# Beware of everyone.



## raynipper (Aug 4, 2008)

Warning as France’s fraud hotline number is hit by… fraudsters
Scammers appearing to be from the fraud protection service are calling people and persuade them to share their bank details.

Ray.


----------



## KeithChesterfield (Mar 12, 2010)

Unless they speak Derbyshire they won't get very far with me ......

This is my Bank.


----------



## Pudsey_Bear (Sep 25, 2008)

Fanny bank FFS, bloody stupid yanks can't tell a fanny from an arsehole.


Don't even go there as I have me new teef in.


----------



## Mrplodd (Mar 4, 2008)

ANYONE who gives their bank details over the phone to a cold caller, regardless of *who* they say they are is plain stupid!


----------



## Pudsey_Bear (Sep 25, 2008)

Giving out your account name, sort code and account number is fine though Andy, but not credit or debit card numbers PINs and the 3 numbers on the back.

### TASKS TO CARRY OUT
a – Which distinct usernames post in the thread about the fraud hotline scam?
b – Can you pick up the thread about the fraud hotline scam after its last post and carry it on?
The lines that follow come from a different source than the thread above.

### SUPPLIED ENTRIES
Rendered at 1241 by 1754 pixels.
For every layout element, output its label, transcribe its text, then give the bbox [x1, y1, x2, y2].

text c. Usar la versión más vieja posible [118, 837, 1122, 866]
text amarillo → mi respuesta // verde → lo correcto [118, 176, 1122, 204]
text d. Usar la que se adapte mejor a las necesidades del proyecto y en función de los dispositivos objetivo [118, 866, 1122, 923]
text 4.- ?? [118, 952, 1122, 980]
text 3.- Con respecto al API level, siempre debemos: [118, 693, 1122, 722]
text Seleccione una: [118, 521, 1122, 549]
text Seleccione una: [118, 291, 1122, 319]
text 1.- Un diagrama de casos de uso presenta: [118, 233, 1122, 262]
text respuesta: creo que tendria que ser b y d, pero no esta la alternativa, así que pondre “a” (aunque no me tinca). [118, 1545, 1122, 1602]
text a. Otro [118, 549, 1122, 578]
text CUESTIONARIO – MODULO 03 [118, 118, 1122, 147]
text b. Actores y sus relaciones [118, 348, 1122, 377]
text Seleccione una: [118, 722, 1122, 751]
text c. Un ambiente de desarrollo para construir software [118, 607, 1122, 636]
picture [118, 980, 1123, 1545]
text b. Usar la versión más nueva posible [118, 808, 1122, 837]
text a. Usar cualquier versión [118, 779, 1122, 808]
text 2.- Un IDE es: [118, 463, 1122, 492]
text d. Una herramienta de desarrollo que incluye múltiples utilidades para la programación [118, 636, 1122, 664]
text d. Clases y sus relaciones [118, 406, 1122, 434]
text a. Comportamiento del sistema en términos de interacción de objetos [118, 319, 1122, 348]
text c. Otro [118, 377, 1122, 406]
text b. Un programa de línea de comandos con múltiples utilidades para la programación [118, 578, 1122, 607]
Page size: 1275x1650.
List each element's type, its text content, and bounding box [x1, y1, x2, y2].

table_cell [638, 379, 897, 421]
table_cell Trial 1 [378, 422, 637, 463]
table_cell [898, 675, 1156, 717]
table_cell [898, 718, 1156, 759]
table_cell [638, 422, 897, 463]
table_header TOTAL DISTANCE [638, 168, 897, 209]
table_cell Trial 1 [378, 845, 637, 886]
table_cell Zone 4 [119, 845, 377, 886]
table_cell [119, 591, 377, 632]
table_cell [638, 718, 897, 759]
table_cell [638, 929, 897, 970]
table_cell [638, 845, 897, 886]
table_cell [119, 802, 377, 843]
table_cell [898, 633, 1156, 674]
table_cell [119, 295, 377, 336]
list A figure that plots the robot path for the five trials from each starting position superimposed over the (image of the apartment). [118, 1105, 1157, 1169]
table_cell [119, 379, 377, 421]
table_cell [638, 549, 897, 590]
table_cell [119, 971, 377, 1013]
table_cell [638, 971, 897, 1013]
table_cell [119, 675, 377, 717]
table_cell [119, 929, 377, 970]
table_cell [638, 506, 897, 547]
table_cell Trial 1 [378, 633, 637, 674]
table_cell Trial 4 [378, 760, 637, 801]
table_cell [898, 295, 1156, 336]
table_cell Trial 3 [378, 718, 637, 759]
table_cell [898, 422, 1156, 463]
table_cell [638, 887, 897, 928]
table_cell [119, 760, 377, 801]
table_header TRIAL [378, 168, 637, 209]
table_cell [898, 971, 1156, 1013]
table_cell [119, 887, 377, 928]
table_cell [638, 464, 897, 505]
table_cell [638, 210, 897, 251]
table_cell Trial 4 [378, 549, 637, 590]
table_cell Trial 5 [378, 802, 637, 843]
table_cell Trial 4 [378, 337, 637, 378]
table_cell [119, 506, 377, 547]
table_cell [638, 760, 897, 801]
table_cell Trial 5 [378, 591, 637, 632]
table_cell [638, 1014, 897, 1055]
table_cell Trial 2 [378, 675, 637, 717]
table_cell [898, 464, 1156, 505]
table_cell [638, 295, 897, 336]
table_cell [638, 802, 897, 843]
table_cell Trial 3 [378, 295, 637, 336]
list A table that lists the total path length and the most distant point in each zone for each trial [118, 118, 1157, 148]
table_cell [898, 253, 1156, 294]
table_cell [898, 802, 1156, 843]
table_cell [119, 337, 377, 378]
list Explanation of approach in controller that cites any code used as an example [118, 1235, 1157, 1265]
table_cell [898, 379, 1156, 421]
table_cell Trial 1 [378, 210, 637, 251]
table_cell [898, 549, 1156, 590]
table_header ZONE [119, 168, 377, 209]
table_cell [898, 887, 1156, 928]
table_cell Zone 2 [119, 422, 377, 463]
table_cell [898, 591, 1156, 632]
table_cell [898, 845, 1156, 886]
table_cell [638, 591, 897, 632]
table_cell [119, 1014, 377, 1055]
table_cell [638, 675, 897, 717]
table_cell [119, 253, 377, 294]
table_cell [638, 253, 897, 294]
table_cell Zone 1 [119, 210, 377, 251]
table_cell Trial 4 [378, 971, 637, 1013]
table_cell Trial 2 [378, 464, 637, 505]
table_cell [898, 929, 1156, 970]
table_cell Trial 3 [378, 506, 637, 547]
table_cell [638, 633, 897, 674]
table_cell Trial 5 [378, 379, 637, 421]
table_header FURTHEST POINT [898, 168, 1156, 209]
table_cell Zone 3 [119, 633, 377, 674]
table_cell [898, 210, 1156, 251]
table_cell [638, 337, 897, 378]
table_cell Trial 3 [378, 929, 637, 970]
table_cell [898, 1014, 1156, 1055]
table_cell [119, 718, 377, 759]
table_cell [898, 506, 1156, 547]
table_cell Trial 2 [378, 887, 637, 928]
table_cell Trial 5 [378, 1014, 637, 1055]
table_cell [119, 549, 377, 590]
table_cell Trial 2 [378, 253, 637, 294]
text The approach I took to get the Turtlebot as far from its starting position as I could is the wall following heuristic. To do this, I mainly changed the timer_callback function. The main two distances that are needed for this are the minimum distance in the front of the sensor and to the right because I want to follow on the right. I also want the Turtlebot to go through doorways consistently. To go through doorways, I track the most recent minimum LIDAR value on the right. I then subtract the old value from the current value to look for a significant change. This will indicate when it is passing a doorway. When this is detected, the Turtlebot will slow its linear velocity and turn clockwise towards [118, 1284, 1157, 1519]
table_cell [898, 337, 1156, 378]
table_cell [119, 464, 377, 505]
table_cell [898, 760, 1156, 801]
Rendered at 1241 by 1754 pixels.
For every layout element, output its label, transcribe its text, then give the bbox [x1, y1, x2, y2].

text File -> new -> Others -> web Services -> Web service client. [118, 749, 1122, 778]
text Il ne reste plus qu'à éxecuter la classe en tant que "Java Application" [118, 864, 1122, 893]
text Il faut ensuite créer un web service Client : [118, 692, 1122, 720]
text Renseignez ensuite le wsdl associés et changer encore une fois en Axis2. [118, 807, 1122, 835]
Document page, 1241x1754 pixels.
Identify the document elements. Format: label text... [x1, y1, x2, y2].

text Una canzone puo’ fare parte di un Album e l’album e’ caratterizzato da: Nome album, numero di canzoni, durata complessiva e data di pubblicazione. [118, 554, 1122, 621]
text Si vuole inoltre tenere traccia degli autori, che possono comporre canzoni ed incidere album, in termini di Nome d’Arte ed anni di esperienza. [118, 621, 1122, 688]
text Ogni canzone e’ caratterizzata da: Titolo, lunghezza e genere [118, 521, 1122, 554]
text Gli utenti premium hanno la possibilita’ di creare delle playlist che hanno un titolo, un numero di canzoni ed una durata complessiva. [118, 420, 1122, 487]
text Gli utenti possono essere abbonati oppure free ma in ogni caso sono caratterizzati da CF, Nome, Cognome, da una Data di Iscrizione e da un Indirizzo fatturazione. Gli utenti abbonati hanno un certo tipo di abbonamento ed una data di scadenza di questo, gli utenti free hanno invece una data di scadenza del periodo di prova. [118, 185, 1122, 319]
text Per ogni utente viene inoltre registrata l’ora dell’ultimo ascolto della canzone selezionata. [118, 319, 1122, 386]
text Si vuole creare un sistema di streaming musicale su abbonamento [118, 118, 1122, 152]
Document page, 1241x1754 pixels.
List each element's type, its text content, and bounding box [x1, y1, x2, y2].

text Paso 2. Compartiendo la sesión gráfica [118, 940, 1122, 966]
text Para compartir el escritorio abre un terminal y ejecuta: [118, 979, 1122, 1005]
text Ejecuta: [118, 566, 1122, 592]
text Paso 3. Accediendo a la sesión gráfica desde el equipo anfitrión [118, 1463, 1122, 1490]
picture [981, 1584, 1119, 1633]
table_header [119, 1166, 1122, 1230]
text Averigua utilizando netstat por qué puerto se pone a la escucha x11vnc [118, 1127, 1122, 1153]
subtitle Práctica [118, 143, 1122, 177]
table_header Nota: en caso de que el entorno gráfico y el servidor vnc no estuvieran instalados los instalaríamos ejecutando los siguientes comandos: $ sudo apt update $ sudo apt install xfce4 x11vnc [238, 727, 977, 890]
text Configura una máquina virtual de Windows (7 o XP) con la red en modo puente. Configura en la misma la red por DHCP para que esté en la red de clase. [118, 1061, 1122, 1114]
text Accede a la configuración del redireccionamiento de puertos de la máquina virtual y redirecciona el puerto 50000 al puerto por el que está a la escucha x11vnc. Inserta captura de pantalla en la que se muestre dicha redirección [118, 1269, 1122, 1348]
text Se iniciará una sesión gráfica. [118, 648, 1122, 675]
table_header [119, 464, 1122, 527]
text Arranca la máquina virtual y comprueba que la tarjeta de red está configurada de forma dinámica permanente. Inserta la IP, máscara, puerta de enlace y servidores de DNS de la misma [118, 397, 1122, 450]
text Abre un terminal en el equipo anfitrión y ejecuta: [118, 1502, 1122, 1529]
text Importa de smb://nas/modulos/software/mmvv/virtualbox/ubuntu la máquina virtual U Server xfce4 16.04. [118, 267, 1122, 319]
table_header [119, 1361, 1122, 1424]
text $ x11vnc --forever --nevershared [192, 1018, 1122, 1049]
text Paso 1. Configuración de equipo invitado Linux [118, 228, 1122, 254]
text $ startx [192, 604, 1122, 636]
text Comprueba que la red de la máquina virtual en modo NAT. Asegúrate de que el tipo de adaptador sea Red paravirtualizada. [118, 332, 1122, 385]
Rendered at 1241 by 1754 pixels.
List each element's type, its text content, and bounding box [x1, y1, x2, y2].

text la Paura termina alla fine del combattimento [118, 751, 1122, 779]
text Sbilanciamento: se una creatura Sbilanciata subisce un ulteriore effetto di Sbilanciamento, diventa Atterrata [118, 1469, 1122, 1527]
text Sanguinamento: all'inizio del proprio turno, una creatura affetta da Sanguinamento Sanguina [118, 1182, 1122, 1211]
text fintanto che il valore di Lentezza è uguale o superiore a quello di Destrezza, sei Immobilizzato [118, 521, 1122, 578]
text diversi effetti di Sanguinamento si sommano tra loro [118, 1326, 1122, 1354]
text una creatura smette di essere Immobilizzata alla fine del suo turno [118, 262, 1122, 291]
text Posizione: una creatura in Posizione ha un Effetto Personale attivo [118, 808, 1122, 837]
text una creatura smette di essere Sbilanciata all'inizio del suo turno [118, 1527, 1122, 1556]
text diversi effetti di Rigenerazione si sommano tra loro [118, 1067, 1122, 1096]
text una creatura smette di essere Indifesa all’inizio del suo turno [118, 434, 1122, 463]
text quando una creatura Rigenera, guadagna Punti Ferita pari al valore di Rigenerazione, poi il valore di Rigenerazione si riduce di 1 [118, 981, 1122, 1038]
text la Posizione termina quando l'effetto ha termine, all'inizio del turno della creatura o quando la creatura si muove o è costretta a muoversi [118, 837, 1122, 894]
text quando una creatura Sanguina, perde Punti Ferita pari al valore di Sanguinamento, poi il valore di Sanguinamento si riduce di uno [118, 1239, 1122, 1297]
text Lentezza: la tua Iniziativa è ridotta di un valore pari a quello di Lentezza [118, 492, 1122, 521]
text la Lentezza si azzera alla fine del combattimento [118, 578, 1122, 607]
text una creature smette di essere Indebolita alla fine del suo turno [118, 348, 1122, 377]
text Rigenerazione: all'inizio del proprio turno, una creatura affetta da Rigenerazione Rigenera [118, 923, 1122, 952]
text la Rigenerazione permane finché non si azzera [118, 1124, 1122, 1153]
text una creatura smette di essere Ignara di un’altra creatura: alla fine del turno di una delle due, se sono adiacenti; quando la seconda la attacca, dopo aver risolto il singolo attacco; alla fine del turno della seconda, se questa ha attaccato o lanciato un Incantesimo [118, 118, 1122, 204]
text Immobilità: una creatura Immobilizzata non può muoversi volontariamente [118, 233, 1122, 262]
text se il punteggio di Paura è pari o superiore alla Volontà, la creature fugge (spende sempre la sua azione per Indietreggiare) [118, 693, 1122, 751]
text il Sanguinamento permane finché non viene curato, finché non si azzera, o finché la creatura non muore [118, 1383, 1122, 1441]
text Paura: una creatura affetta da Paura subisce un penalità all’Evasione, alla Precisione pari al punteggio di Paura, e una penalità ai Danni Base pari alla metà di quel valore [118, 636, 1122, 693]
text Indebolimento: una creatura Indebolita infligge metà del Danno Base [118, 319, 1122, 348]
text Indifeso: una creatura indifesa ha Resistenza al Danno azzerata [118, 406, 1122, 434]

### TASK-BY-TASK OUTPUTS
a – raynipper, KeithChesterfield, Pudsey_Bear, Mrplodd

b –
----------



## Mrplodd (Mar 4, 2008)

Even that information, especially if given out to a cold caller (rather than a trader YOU have contacted);can give them a fair bit of info towards them stealing *your* identity!

Remember, information is valuable to *other * people, and not every "other person" is honest and law abiding.

Trust no-one, that way you probably won't get too disappointed..


----------



## Pudsey_Bear (Sep 25, 2008)

Better not send any cheques out then.


----------



## Mrplodd (Mar 4, 2008)

Did you miss _*especially if given out to a cold caller (rather than a trader YOU have contacted)*_ ??


----------



## Pudsey_Bear (Sep 25, 2008)

Not at all Andy, but just because you contacted them doesn't stop them from being a wrong un.

And how many times has anyone ordered something over the phone and given all the details they need including those very important 3 digits on the back of the card, I don't, if they don't do Paypal I find someone who does.


----------



## barryd (May 9, 2008)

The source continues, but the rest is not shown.